-- TASK DETAILS --
Could you restate word for word every line from the one containing "des loupes analogiques" to the end of the records, and nothing else?

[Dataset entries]
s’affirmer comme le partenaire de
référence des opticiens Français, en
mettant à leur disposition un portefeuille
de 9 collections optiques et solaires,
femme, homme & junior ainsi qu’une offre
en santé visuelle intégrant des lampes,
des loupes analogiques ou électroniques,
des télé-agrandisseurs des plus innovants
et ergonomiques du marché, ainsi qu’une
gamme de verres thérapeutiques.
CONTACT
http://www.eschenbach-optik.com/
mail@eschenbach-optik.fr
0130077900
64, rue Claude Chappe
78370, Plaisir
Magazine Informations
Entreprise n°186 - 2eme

-- ANSWER SPACE --
des loupes analogiques ou électroniques,
des télé-agrandisseurs des plus innovants
et ergonomiques du marché, ainsi qu’une
gamme de verres thérapeutiques.
CONTACT
http://www.eschenbach-optik.com/
mail@eschenbach-optik.fr
0130077900
64, rue Claude Chappe
78370, Plaisir
Magazine Informations
Entreprise n°186 - 2eme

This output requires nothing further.